Copy the Plastic Labs post from "Despite how essential" up to and including "sensitivities, and more.", substituting "search index" for "vector database".

------ Page text

Today, we’re excited to announce our pre-seed investment in Plastic Labs.
The rise of LLM apps is causing unprecedented demand for personalization in software. These apps rely on natural language, which changes depending on who we’re speaking to. Think about how you would explain a math concept to your grandparent compared to your parent or your child. You instinctively adjust your explanation based on the listener. LLM apps must similarly understand who they’re talking to in order to deliver more effective, tailored experiences. Whether it’s a therapist agent, a legal assistant, or a shopping companion, these apps must develop an understanding of their users to be truly useful.
Despite how essential personalization is, there’s currently no out-of-the-box solution for it for LLM apps. Developers are forced to build ad hoc systems that store user data — typically as session logs — and then retrieve that data as needed. This leads to every LLM app redundantly solving the same core problem of building infrastructure to manage user state. Worse yet, many of these solutions, such as storing user interactions in a vector database and running RAG over them, aren’t actually capturing the user — they’re capturing the user’s interactions. While helpful for recalling past conversations, these approaches offer little meaningful insight into who the user actually is: their interests, communication preferences, tone sensitivities, and more.
Plastic Labs solves this. The team has built Honcho, a plug-and-play platform that lets developers personalize any LLM app effortlessly. Instead of reinventing user modeling from scratch, developers can integrate Honcho to instantly gain access to rich, persistent user representations. These representations are far more nuanced than anything possible with traditional methods, thanks to techniques borrowed from cognitive science. They are also fully queryable via natural language, allowing LLMs to flexibly adapt behavior based on this underlying user representation.

------------
------ Record excerpts

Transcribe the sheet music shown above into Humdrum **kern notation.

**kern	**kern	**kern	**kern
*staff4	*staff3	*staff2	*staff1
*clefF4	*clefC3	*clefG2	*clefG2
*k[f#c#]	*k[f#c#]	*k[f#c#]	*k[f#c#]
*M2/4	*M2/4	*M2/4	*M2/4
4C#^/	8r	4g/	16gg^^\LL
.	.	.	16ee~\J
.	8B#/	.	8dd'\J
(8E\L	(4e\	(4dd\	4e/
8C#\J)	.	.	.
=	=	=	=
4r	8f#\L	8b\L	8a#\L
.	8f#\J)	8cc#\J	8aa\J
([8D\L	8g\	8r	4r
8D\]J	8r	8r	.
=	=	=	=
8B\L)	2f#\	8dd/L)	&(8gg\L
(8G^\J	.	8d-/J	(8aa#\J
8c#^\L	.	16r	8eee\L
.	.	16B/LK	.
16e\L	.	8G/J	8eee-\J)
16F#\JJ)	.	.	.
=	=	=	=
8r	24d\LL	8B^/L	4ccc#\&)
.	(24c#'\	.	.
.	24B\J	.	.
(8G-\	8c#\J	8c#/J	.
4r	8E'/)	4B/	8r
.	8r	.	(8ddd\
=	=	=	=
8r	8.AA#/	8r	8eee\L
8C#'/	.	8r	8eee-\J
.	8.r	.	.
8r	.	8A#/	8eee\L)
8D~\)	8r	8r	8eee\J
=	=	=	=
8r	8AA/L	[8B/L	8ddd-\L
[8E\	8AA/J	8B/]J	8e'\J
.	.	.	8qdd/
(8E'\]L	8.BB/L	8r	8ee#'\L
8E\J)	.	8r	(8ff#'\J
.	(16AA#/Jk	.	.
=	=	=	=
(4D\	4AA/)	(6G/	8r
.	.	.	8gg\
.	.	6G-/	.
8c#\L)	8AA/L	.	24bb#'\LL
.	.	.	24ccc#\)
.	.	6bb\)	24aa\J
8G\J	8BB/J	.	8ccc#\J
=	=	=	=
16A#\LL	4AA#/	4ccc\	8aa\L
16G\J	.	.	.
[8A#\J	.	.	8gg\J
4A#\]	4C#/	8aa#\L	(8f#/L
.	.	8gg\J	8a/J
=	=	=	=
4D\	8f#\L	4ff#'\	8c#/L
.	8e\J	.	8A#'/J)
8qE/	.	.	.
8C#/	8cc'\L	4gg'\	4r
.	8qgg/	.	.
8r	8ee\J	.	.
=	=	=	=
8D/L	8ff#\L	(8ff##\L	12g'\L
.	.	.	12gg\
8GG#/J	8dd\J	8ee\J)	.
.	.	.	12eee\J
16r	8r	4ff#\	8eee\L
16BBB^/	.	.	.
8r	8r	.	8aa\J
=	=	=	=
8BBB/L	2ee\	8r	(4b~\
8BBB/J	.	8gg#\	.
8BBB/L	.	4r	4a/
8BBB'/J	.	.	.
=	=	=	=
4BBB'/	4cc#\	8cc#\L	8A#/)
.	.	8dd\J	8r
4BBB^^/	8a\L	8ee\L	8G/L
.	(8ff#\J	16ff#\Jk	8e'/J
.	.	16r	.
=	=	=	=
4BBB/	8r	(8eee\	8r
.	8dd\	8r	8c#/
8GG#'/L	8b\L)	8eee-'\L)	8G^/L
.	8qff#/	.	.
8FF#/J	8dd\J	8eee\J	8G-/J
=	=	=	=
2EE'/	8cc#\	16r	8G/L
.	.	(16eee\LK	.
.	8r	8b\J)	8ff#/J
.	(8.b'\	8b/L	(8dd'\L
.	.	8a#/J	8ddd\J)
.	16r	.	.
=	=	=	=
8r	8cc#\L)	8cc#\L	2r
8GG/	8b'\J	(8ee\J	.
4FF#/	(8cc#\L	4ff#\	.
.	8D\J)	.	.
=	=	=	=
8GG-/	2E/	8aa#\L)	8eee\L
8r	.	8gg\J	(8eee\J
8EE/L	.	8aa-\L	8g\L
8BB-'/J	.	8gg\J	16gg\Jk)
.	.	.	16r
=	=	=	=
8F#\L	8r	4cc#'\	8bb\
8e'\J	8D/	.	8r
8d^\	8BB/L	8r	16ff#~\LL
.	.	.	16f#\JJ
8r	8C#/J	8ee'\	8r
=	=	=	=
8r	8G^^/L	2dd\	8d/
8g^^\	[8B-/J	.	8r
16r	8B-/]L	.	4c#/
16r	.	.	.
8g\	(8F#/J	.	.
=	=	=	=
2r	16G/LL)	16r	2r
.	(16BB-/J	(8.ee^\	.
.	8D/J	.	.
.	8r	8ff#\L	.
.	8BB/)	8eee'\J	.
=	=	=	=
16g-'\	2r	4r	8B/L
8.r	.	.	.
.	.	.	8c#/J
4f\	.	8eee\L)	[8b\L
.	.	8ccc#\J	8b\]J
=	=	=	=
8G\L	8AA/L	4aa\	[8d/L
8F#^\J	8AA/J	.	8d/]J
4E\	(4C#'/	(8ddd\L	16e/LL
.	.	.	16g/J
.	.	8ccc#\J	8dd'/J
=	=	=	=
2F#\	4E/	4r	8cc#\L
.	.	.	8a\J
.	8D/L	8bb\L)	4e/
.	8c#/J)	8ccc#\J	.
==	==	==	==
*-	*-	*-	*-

------------

▶ **Result of this task**
Despite how essential personalization is, there’s currently no out-of-the-box solution for it for LLM apps. Developers are forced to build ad hoc systems that store user data — typically as session logs — and then retrieve that data as needed. This leads to every LLM app redundantly solving the same core problem of building infrastructure to manage user state. Worse yet, many of these solutions, such as storing user interactions in a search index and running RAG over them, aren’t actually capturing the user — they’re capturing the user’s interactions. While helpful for recalling past conversations, these approaches offer little meaningful insight into who the user actually is: their interests, communication preferences, tone sensitivities, and more.